*ЦЕЛЬ ЗАДАНИЯ*. Выпишите без изменений фрагмент текста о харьковской площади у Держпрома от слов «Здание притягивает внимание, отвлекая» до слов «футуристическом стиле 1970-х.».

*ФРАГМЕНТ СТРАНИЦЫ*.

* * *

На выходе со станции метро «Держпром» вы видите первый проект советской площади. Это самая конструктивистская площадь на территории СССР и единственное общественное пространство, напоминающее о первом, наиболее открытом интернационалистском и космополитичном десятилетии его существования. Первое, что обращает на себя внимание, – это не только масштаб площади, но и ее весьма своеобразная пространственная неопределенность. Она действительно разделена надвое; первая часть, осматривать которую лучше с дальнего края, где площадь смыкается с в общем-то нормальных размеров проспектом, сравнительно обычная, даже при том, что замощенная ширь меж двух гигантских неоклассицистских зданий эпохи расцвета сталинизма напоминает то ли проезжую часть, то ли публичное пространство. После первого потрясения от размеров, вторая существенная составляющая кажется более прозаичной – это памятник Ленину, одна из бесчисленных статуй, производство которых было поставлено на поток. Таких монументов в каждом советском городе было, как правило, несколько; у этого по крайней мере есть одно достоинство – он сменил здесь Сталина.
Харьков – один из нескольких украинских городов, принимающих Чемпионат Европы по футболу 2012 года. В рекламном ролике 2011 года площадь показана без центральной фигуры, чтобы не дай бог не огорчить УЕФА, западных туристов и прочих. В другом городе памятник уже давно бы снесли, но харьковский стоит. Помимо возвышающегося как небоскреб из комикса про Супермена постамента – эта, как и большинство ленинских статуй, предполагает под пиджаком тело скорее чемпиона по борьбе, нежели странствующего интеллектуала – прежде всего поражает его поза. Рука простерта к стоящим за ним высоткам, и жест этот как будто говорит: «Смотрите, что я построил!» За памятником Ленину сквер, разбитый уже так давно, что зелень стала пышной, а деревья разрослись. Здесь прямоугольные башни из стекла и бетона, соединенные подвесными галереями, встают полукругом и с определенной точки смотрятся симметрично, с любой другой точки складываясь в беспорядочный силуэт большого города. Это и есть Держпром (по-украински) или Госпром (по-русски).
Здание притягивает внимание, отвлекая от площади, – это одно из величайших в мире произведений архитектуры XX века, забытая по невероятному стечению обстоятельств достопримечательность модернизма, многоуровневый мегаполис в миниатюре. Ознакомиться с ним можно уже в метро, купив жетон – круглый, пластмассовый, копеечного вида, как правило потрескавшийся и стертый за долгие годы использования, прохождения сквозь монетоприемники, хранящий следы миллионов суетливых ноготков. На одной стороне изображен символ «М» и надпись «Харкiв», на другой – контур здания будущего, устаревшего не меньше, чем само метро, оформленное в футуристическом стиле 1970-х.

* * *

(Исходные тексты оформленных документов)
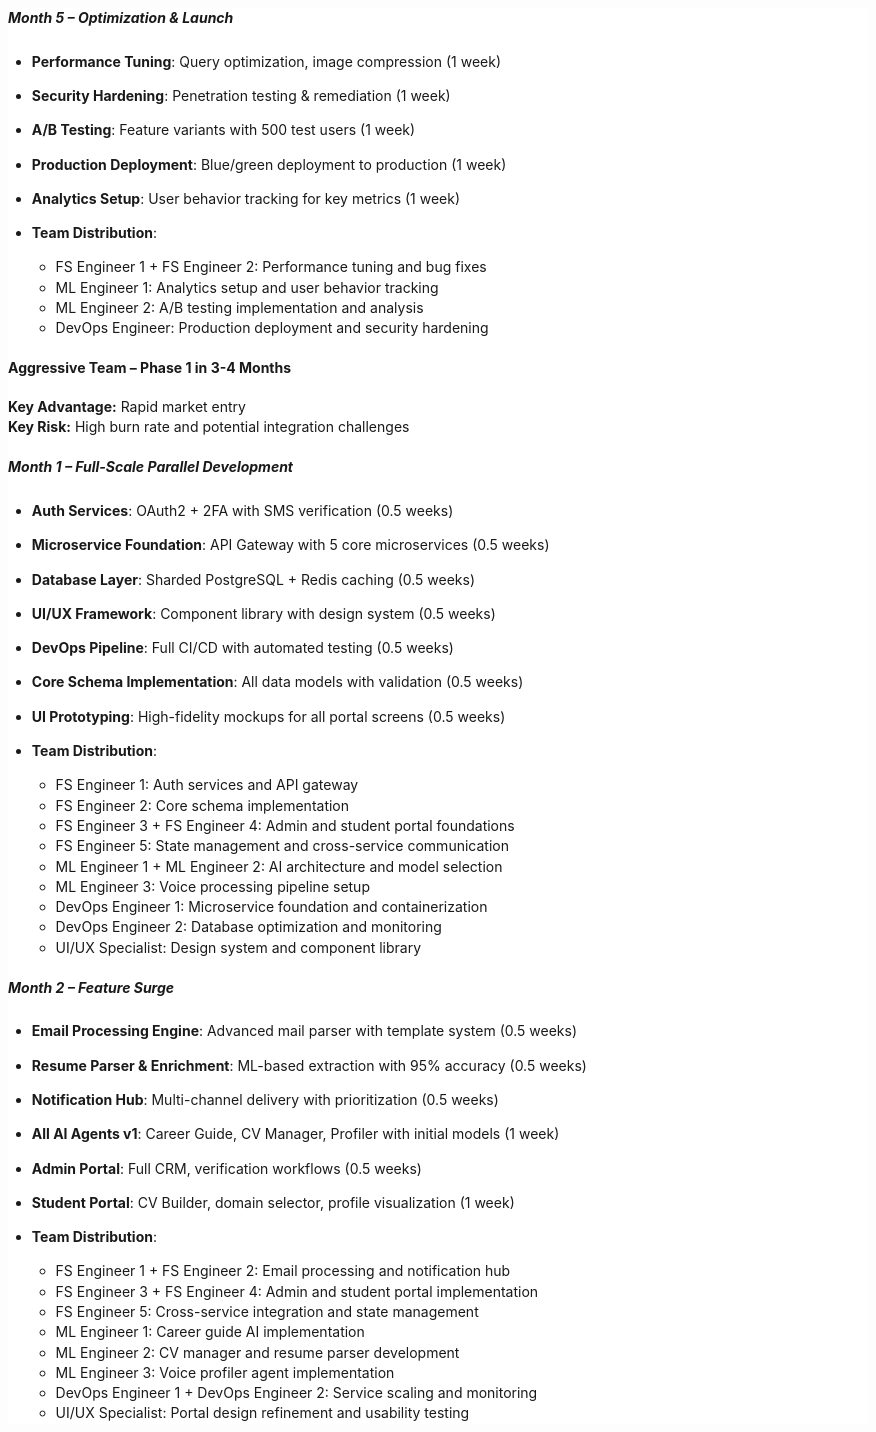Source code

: ##### Month 5 – Optimization & Launch

- **Performance Tuning**: Query optimization, image compression (1 week)
- **Security Hardening**: Penetration testing & remediation (1 week)
- **A/B Testing**: Feature variants with 500 test users (1 week)
- **Production Deployment**: Blue/green deployment to production (1 week)
- **Analytics Setup**: User behavior tracking for key metrics (1 week)

- **Team Distribution**:
  - FS Engineer 1 + FS Engineer 2: Performance tuning and bug fixes
  - ML Engineer 1: Analytics setup and user behavior tracking
  - ML Engineer 2: A/B testing implementation and analysis
  - DevOps Engineer: Production deployment and security hardening

#### Aggressive Team – Phase 1 in 3-4 Months

**Key Advantage:** Rapid market entry  
**Key Risk:** High burn rate and potential integration challenges

##### Month 1 – Full-Scale Parallel Development

- **Auth Services**: OAuth2 + 2FA with SMS verification (0.5 weeks)
- **Microservice Foundation**: API Gateway with 5 core microservices (0.5 weeks)
- **Database Layer**: Sharded PostgreSQL + Redis caching (0.5 weeks)
- **UI/UX Framework**: Component library with design system (0.5 weeks)
- **DevOps Pipeline**: Full CI/CD with automated testing (0.5 weeks)
- **Core Schema Implementation**: All data models with validation (0.5 weeks)
- **UI Prototyping**: High-fidelity mockups for all portal screens (0.5 weeks)

- **Team Distribution**:
  - FS Engineer 1: Auth services and API gateway
  - FS Engineer 2: Core schema implementation
  - FS Engineer 3 + FS Engineer 4: Admin and student portal foundations
  - FS Engineer 5: State management and cross-service communication
  - ML Engineer 1 + ML Engineer 2: AI architecture and model selection
  - ML Engineer 3: Voice processing pipeline setup
  - DevOps Engineer 1: Microservice foundation and containerization
  - DevOps Engineer 2: Database optimization and monitoring
  - UI/UX Specialist: Design system and component library

##### Month 2 – Feature Surge

- **Email Processing Engine**: Advanced mail parser with template system (0.5 weeks)
- **Resume Parser & Enrichment**: ML-based extraction with 95% accuracy (0.5 weeks)
- **Notification Hub**: Multi-channel delivery with prioritization (0.5 weeks)
- **All AI Agents v1**: Career Guide, CV Manager, Profiler with initial models (1 week)
- **Admin Portal**: Full CRM, verification workflows (0.5 weeks)
- **Student Portal**: CV Builder, domain selector, profile visualization (1 week)

- **Team Distribution**:
  - FS Engineer 1 + FS Engineer 2: Email processing and notification hub
  - FS Engineer 3 + FS Engineer 4: Admin and student portal implementation
  - FS Engineer 5: Cross-service integration and state management
  - ML Engineer 1: Career guide AI implementation
  - ML Engineer 2: CV manager and resume parser development
  - ML Engineer 3: Voice profiler agent implementation
  - DevOps Engineer 1 + DevOps Engineer 2: Service scaling and monitoring
  - UI/UX Specialist: Portal design refinement and usability testing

* * *

*РЕЗУЛЬТАТ*.
Здание притягивает внимание, отвлекая от площади, – это одно из величайших в мире произведений архитектуры XX века, забытая по невероятному стечению обстоятельств достопримечательность модернизма, многоуровневый мегаполис в миниатюре. Ознакомиться с ним можно уже в метро, купив жетон – круглый, пластмассовый, копеечного вида, как правило потрескавшийся и стертый за долгие годы использования, прохождения сквозь монетоприемники, хранящий следы миллионов суетливых ноготков. На одной стороне изображен символ «М» и надпись «Харкiв», на другой – контур здания будущего, устаревшего не меньше, чем само метро, оформленное в футуристическом стиле 1970-х.